Older concrete markers are prone to crack, Mullikin says. Moreover, if a marker is damaged by something other than a landscape mower, it’s not always clear who has the right or duty to fix it, he says. Interment rights belong to the heirs, who may not want Carriage to alter a stone without consent. And when a cemetery’s so old, it’s often difficult to track down heirs. “Of course, if [the headstone] is falling over or presents a hazard,” Mullikin says, “we’ll take it upon ourselves to fix it.”

Meanwhile, the irrigation system is in disrepair, and water bills have reached $30,000 per month. The contract calls for the city to pay for the first $50,000 of water per year; Carriage pays for the next $50,000, and bills after that are split. Carriage has been working with the city to repair a damaged pump, Mullikin says, but with hundreds of sprinklers in the cemetery, it’s not uncommon for a broken one to stay that way for a while.

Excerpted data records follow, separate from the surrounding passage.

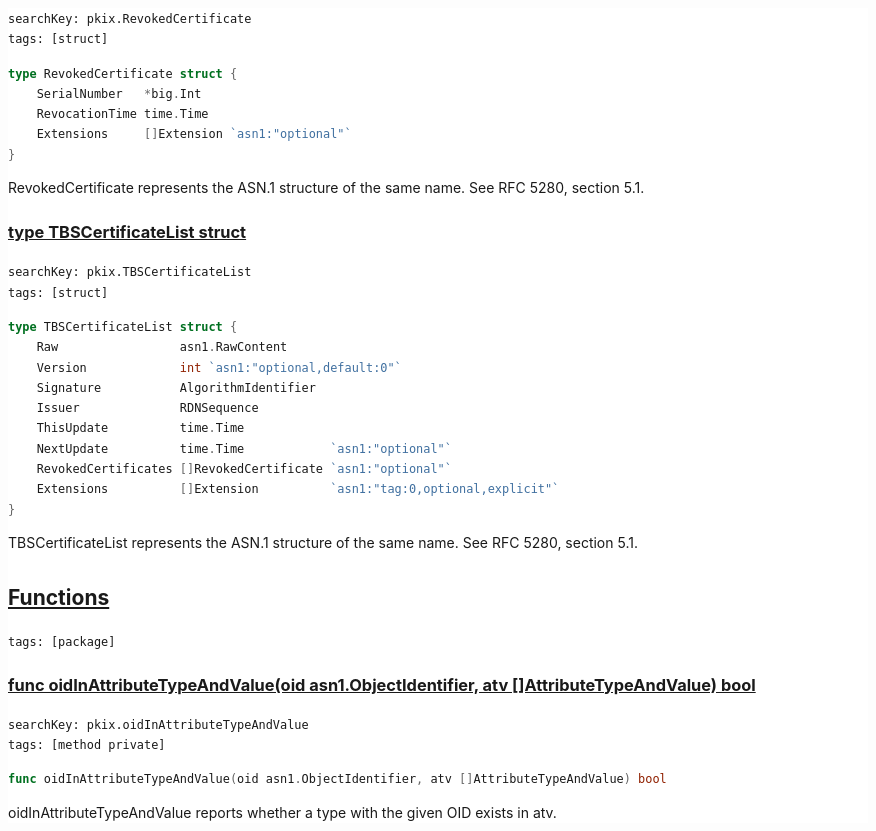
 ```
searchKey: pkix.RevokedCertificate
tags: [struct]
```

```Go
type RevokedCertificate struct {
	SerialNumber   *big.Int
	RevocationTime time.Time
	Extensions     []Extension `asn1:"optional"`
}
```

RevokedCertificate represents the ASN.1 structure of the same name. See RFC 5280, section 5.1. 

### <a id="TBSCertificateList" href="#TBSCertificateList">type TBSCertificateList struct</a>

```
searchKey: pkix.TBSCertificateList
tags: [struct]
```

```Go
type TBSCertificateList struct {
	Raw                 asn1.RawContent
	Version             int `asn1:"optional,default:0"`
	Signature           AlgorithmIdentifier
	Issuer              RDNSequence
	ThisUpdate          time.Time
	NextUpdate          time.Time            `asn1:"optional"`
	RevokedCertificates []RevokedCertificate `asn1:"optional"`
	Extensions          []Extension          `asn1:"tag:0,optional,explicit"`
}
```

TBSCertificateList represents the ASN.1 structure of the same name. See RFC 5280, section 5.1. 

## <a id="func" href="#func">Functions</a>

```
tags: [package]
```

### <a id="oidInAttributeTypeAndValue" href="#oidInAttributeTypeAndValue">func oidInAttributeTypeAndValue(oid asn1.ObjectIdentifier, atv []AttributeTypeAndValue) bool</a>

```
searchKey: pkix.oidInAttributeTypeAndValue
tags: [method private]
```

```Go
func oidInAttributeTypeAndValue(oid asn1.ObjectIdentifier, atv []AttributeTypeAndValue) bool
```

oidInAttributeTypeAndValue reports whether a type with the given OID exists in atv. 

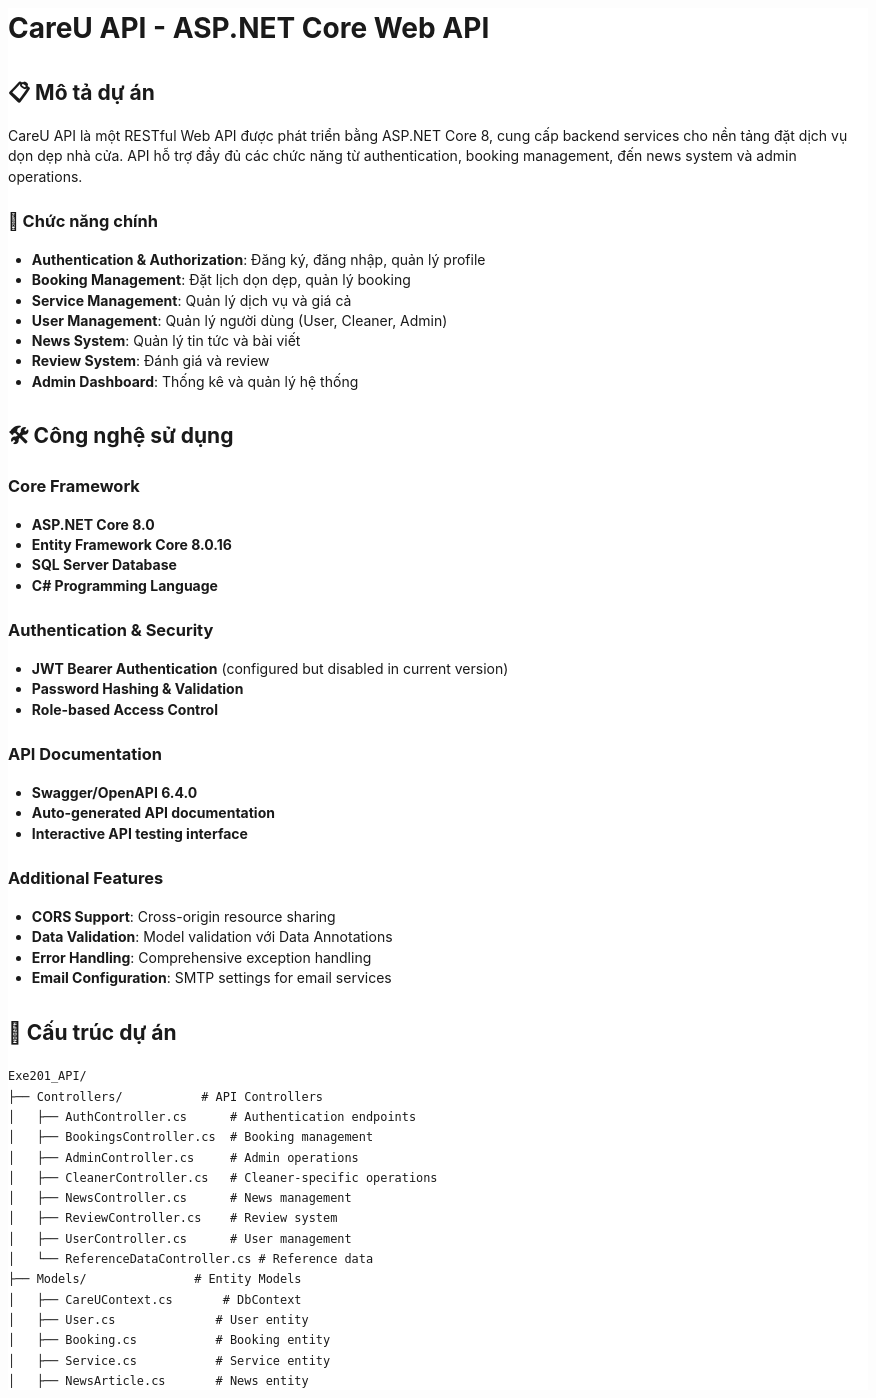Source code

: # CareU API - ASP.NET Core Web API

## 📋 Mô tả dự án

CareU API là một RESTful Web API được phát triển bằng ASP.NET Core 8, cung cấp backend services cho nền tảng đặt dịch vụ dọn dẹp nhà cửa. API hỗ trợ đầy đủ các chức năng từ authentication, booking management, đến news system và admin operations.

### 🎯 Chức năng chính
- **Authentication & Authorization**: Đăng ký, đăng nhập, quản lý profile
- **Booking Management**: Đặt lịch dọn dẹp, quản lý booking
- **Service Management**: Quản lý dịch vụ và giá cả
- **User Management**: Quản lý người dùng (User, Cleaner, Admin)
- **News System**: Quản lý tin tức và bài viết
- **Review System**: Đánh giá và review
- **Admin Dashboard**: Thống kê và quản lý hệ thống

## 🛠️ Công nghệ sử dụng

### Core Framework
- **ASP.NET Core 8.0**
- **Entity Framework Core 8.0.16**
- **SQL Server Database**
- **C# Programming Language**

### Authentication & Security
- **JWT Bearer Authentication** (configured but disabled in current version)
- **Password Hashing & Validation**
- **Role-based Access Control**

### API Documentation
- **Swagger/OpenAPI 6.4.0**
- **Auto-generated API documentation**
- **Interactive API testing interface**

### Additional Features
- **CORS Support**: Cross-origin resource sharing
- **Data Validation**: Model validation với Data Annotations
- **Error Handling**: Comprehensive exception handling
- **Email Configuration**: SMTP settings for email services

## 📁 Cấu trúc dự án

```
Exe201_API/
├── Controllers/           # API Controllers
│   ├── AuthController.cs      # Authentication endpoints
│   ├── BookingsController.cs  # Booking management
│   ├── AdminController.cs     # Admin operations
│   ├── CleanerController.cs   # Cleaner-specific operations
│   ├── NewsController.cs      # News management
│   ├── ReviewController.cs    # Review system
│   ├── UserController.cs      # User management
│   └── ReferenceDataController.cs # Reference data
├── Models/               # Entity Models
│   ├── CareUContext.cs       # DbContext
│   ├── User.cs              # User entity
│   ├── Booking.cs           # Booking entity
│   ├── Service.cs           # Service entity
│   ├── NewsArticle.cs       # News entity
```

Ironically, Woodlawn was one of the first places where a well was drilled in the Valley, in 1916. That well has been capped, but it remains visible on the property near the sales office, which is a former caretaker’s home, built in 1915 for $574.

Vandals have hit the cemetery frequently over the years. This may be attributed in part to Woodlawn’s location between the homeless corridor and a high school, Mullikin says. Tents full of homeless people dot the nearby blocks, and on several visits I encountered the homeless leaning against headstones or sleeping under trees. Many ornate memorial sculptures have been stolen, Thomson says. While we walked the grounds, he looked unsuccessfully for one of the Catholic angels that used to be here. The site is fenced, but Carriage has chosen to stop locking the gates—even at night.

“Sometimes locking it creates more of a hazard,” Mullikin says. “If an individual wants in, they’ll get in. [If you lock the gates] you run into the problem of locking someone in if they’re visiting at night. And when someone is trapped in there, you’ve created a large problem.”

• • •

Shortly after Thomson and I creep away from the large block of apple-and-water-bottle-festooned graves, we see a group of teenagers walking through the cemetery, laughing, talking, unfazed by their surroundings. They pass the grave of the civil engineer who cut a townsite out of a vast desert. They pass the graves of city pioneers—the ones who stayed long enough to build something here and the ones who got caught here by a bullet or a toothache. The teens don’t see the area with the fruit and water and Panda Express offering, the mark of a city whose multicultural past continues. The town started with speculators—miners, people who’d headed west to find something better than what they had. At the turn of the 20th century, the earliest of those speculators who died were shipped back home for burial. There was no proper place to bury anyone here yet and, more importantly, there was no sense that this Valley was a place that you stayed, dead or alive. It was a place to stop on the way to your fortune, not to set up a home. It’s something Las Vegas has always struggled with.

Two years after the McWilliams’ townsite was incorporated in 1905, the Las Vegas Age published a list of items that a new city should have: healthy water; fire and police services; a standard for punishing criminals; clean, well-lighted and numbered streets; and “a cemetery and other necessities to civilization.” You see it here, in the etched names; you feel it in the stories—a civilization, one worth preserving and treating with exemplary care. “Woodlawn Cemetery is the foremost representation of a community that has grown to become one of the most successful cities founded in the 20th century,” Thomson wrote when he nominated Woodlawn for the National Register of Historic Places. “There are individuals of great significance represented within the grounds.” But Woodlawn’s deeper significance, he wrote, lay with the hundreds of unsung Las Vegans who built the city and its story: “A full representation of the diversity and complexity of the community does not exist in any other physical form.”

We watch the teenagers weave through the headstones, breezing through their heritage.